#### Exercise objective
There is material below. Print exactly the lines starting at the line with "index mcp: (387, 480)" and ending at the line with "pinky pip: (596, 602)", ends included, and no others.

#### Supplied records
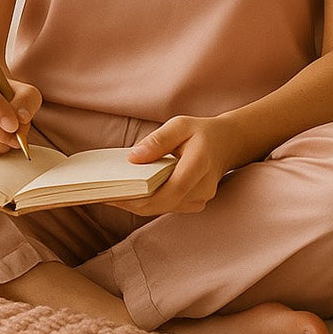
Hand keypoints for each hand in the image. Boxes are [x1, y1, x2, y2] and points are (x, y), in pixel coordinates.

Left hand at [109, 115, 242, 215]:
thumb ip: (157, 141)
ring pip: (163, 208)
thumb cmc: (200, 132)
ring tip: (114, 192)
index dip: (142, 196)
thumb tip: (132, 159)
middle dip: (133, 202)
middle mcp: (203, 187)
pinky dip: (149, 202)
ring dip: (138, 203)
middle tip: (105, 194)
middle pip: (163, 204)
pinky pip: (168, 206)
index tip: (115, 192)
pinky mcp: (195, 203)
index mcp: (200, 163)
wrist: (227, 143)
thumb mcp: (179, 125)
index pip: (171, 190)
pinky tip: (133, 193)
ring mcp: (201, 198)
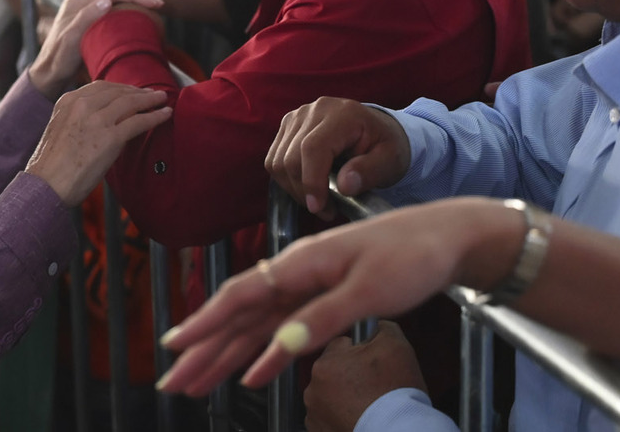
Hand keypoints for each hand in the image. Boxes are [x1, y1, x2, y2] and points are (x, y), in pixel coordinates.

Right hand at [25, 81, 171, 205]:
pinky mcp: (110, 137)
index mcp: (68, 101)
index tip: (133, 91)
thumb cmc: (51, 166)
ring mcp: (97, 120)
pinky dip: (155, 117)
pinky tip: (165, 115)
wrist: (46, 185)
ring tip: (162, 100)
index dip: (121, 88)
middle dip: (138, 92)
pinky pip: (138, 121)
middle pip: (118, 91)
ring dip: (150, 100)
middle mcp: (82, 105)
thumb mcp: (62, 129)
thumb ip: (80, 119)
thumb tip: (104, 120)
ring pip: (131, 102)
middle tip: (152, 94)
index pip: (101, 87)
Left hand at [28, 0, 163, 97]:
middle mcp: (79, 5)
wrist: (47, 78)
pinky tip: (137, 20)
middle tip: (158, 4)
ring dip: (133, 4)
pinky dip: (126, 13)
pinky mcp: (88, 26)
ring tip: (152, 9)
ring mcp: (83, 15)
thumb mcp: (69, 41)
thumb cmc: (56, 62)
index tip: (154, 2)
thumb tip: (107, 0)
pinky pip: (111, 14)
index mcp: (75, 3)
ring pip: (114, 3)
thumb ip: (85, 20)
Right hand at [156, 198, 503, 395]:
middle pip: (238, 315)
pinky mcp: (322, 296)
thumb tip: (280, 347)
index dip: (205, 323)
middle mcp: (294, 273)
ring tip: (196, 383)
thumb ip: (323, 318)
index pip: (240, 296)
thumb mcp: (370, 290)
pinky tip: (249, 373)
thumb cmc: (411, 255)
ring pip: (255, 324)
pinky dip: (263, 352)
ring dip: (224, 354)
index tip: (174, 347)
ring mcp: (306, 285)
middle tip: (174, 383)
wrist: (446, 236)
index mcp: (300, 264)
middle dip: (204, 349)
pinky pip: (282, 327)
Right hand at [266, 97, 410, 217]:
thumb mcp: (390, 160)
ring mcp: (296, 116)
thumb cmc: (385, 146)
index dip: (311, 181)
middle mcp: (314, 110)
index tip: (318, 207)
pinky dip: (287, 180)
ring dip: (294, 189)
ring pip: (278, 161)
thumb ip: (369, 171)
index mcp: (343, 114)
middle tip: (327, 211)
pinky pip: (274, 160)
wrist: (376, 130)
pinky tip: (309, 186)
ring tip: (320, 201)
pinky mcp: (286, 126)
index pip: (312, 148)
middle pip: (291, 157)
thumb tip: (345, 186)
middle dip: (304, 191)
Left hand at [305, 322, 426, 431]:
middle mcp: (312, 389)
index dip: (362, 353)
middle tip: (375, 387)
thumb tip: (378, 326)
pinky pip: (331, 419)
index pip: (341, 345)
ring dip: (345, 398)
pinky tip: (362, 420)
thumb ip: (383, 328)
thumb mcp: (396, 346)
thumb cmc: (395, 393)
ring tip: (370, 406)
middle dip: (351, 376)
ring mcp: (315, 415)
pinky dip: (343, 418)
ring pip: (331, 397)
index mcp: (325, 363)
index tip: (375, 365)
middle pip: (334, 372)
* * *
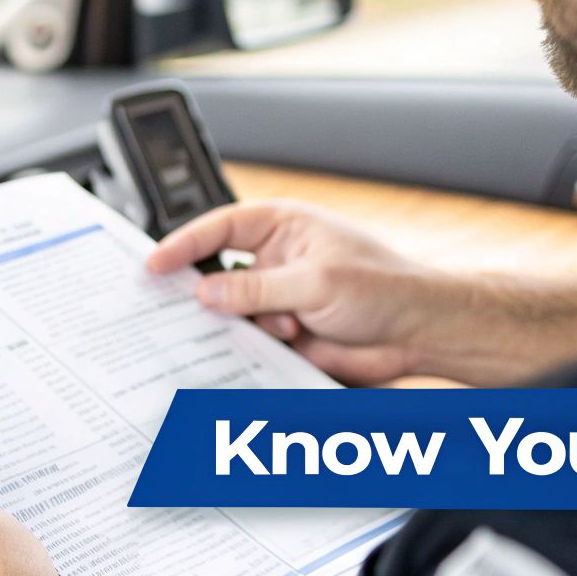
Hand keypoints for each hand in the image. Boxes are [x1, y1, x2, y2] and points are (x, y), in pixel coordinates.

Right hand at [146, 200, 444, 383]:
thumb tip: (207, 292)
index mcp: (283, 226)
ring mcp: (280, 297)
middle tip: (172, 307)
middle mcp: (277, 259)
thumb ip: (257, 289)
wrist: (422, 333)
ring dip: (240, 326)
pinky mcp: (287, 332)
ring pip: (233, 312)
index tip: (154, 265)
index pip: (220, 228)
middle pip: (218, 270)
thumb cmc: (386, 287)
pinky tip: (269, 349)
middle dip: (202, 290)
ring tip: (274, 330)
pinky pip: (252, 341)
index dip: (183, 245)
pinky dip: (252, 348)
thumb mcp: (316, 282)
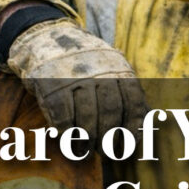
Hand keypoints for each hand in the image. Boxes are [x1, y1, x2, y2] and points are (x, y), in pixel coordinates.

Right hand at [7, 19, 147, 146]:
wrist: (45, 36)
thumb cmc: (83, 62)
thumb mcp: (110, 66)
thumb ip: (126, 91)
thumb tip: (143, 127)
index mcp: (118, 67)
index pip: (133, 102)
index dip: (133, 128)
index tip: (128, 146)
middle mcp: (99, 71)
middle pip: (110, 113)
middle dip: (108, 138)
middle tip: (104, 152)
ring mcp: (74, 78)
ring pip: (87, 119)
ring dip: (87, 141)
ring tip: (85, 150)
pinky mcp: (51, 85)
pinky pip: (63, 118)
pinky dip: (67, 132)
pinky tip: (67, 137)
---
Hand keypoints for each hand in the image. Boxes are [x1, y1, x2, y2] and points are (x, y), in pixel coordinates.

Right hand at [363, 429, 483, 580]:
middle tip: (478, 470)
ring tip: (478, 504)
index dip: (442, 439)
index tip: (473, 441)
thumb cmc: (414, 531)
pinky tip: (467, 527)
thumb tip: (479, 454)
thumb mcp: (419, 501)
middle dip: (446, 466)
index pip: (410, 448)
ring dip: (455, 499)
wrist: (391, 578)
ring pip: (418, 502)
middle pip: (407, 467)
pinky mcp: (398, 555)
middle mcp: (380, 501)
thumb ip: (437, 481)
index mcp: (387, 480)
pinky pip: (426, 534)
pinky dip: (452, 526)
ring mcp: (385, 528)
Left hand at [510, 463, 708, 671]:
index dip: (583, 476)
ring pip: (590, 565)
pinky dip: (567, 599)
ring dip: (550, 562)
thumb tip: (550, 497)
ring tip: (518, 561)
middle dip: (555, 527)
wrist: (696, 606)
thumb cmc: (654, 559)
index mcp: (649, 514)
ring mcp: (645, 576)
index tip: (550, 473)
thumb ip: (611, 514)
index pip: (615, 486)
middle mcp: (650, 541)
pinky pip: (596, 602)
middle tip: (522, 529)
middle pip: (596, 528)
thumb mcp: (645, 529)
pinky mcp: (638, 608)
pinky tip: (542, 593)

#### Answer to this problem
index mcp: (387, 480)
pinky pip: (426, 534)
pinky dip: (452, 526)
ring mcp: (385, 528)
Left hand at [510, 463, 708, 671]:
index dip: (583, 476)
ring pip: (590, 565)
pinky dip: (567, 599)
ring dip: (550, 562)
thumb tip: (550, 497)
ring tip: (518, 561)
middle dip: (555, 527)
wrist: (696, 606)
thumb cmc: (654, 559)
index mcp: (649, 514)
ring mcp: (645, 576)
index tip: (550, 473)
thumb ip: (611, 514)
index pip: (615, 486)
middle mcp: (650, 541)
pinky pip: (596, 602)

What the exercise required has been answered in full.